• **Exercise directions**: Please return the lines of the data that contain "activity".

• **Source material**:
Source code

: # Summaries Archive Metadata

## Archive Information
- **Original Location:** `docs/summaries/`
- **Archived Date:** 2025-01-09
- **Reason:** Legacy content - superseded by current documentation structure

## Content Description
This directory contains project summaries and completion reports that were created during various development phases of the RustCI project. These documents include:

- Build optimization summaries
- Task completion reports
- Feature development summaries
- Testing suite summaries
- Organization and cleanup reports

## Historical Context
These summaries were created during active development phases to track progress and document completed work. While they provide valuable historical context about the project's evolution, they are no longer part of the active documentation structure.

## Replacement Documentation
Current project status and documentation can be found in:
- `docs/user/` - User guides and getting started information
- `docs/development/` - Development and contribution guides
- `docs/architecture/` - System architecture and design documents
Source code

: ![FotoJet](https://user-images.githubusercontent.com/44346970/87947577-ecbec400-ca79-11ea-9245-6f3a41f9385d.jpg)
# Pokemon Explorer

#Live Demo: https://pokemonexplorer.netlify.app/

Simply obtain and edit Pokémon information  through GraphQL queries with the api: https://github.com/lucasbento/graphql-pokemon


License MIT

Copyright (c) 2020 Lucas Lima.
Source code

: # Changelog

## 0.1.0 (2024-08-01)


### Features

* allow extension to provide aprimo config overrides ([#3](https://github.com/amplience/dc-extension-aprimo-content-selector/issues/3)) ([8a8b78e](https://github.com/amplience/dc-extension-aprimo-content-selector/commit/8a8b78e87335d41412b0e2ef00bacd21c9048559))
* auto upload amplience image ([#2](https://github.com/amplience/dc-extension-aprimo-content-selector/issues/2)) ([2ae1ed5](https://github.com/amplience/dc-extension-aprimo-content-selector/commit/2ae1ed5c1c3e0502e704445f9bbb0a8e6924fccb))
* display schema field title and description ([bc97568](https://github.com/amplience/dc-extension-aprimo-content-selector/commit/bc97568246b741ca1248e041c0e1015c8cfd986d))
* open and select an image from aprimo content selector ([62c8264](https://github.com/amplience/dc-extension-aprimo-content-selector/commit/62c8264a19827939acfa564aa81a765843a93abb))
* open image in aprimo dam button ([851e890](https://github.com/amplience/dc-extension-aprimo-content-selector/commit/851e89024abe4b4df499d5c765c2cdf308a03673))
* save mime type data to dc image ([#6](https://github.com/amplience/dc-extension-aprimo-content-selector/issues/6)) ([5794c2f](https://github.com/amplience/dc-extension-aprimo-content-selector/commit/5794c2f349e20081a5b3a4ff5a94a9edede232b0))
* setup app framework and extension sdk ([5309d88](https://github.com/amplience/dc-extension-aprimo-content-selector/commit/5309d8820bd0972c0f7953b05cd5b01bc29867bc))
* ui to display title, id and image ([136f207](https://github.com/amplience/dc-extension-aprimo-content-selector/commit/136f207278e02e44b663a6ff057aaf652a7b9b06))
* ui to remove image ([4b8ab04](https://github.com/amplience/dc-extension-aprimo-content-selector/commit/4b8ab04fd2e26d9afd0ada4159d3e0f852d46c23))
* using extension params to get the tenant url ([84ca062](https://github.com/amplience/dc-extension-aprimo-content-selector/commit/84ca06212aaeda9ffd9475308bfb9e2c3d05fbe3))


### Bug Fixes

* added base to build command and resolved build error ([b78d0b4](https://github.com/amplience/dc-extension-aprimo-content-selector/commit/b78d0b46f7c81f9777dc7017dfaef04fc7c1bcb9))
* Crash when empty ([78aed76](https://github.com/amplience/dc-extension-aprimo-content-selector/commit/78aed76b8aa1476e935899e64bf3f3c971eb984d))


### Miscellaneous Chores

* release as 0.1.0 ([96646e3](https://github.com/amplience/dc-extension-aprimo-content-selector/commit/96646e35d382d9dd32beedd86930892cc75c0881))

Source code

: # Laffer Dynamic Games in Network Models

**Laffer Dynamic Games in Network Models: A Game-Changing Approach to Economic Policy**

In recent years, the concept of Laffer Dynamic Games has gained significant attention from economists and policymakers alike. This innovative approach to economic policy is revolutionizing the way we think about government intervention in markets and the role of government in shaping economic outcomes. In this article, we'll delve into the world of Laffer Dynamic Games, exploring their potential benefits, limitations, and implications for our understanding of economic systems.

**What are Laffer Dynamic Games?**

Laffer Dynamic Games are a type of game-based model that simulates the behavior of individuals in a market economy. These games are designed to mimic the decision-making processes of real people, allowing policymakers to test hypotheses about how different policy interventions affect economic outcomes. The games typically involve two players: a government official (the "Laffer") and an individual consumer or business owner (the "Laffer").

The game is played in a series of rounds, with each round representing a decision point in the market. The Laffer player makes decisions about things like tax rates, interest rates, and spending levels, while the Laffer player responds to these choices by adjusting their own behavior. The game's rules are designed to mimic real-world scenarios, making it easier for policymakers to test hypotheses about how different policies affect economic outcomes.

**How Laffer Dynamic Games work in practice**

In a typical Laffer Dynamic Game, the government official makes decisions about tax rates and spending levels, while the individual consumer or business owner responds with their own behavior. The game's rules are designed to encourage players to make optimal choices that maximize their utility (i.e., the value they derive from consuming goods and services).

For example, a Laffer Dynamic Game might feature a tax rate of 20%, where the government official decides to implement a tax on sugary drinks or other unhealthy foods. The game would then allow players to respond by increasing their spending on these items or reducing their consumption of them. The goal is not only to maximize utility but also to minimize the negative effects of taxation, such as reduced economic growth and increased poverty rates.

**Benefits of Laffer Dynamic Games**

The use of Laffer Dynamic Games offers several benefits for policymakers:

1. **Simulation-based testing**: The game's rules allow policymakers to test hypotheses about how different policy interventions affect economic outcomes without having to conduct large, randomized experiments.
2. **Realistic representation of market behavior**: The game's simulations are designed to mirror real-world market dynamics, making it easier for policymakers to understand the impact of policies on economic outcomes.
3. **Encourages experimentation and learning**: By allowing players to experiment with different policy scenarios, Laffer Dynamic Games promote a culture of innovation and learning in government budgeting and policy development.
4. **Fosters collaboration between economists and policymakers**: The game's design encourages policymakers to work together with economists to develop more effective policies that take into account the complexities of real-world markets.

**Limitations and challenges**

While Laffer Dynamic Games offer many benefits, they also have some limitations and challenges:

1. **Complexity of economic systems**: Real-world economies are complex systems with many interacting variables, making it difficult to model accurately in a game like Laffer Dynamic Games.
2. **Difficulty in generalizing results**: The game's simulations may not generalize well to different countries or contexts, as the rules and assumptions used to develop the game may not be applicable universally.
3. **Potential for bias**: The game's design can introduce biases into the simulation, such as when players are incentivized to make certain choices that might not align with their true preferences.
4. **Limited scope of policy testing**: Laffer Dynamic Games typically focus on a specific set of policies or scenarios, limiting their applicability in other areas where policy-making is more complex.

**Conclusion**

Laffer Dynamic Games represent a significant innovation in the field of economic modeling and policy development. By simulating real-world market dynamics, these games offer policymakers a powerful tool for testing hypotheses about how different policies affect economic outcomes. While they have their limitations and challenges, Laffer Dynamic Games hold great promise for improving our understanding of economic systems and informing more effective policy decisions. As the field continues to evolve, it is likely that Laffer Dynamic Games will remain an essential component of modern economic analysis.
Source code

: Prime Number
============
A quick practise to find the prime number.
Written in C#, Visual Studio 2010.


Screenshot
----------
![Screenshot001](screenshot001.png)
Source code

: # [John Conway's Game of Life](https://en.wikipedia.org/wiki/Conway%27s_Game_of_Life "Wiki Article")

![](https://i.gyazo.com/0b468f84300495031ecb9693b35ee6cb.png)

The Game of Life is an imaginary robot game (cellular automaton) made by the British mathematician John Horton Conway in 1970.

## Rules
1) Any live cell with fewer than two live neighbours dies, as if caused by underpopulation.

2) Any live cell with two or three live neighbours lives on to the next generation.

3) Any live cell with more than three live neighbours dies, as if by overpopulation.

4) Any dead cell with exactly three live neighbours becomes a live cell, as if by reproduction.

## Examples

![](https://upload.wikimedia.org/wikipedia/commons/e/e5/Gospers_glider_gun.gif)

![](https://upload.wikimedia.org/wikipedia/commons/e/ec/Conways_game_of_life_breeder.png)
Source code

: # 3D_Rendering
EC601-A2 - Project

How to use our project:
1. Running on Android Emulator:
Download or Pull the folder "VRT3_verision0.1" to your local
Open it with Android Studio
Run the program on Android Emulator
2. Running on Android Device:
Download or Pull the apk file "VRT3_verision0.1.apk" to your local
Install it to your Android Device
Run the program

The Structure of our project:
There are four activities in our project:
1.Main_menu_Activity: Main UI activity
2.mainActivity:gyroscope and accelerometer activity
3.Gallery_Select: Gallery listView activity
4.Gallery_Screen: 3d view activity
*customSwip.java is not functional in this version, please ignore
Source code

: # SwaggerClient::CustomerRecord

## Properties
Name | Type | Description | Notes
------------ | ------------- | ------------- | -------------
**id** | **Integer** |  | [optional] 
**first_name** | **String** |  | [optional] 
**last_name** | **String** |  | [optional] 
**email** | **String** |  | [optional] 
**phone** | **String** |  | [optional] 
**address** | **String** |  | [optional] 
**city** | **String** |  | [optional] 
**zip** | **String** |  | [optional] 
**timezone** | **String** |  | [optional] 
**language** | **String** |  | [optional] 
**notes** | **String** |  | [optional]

• **Task result**:
1.Main_menu_Activity: Main UI activity
2.mainActivity:gyroscope and accelerometer activity
3.Gallery_Select: Gallery listView activity
4.Gallery_Screen: 3d view activity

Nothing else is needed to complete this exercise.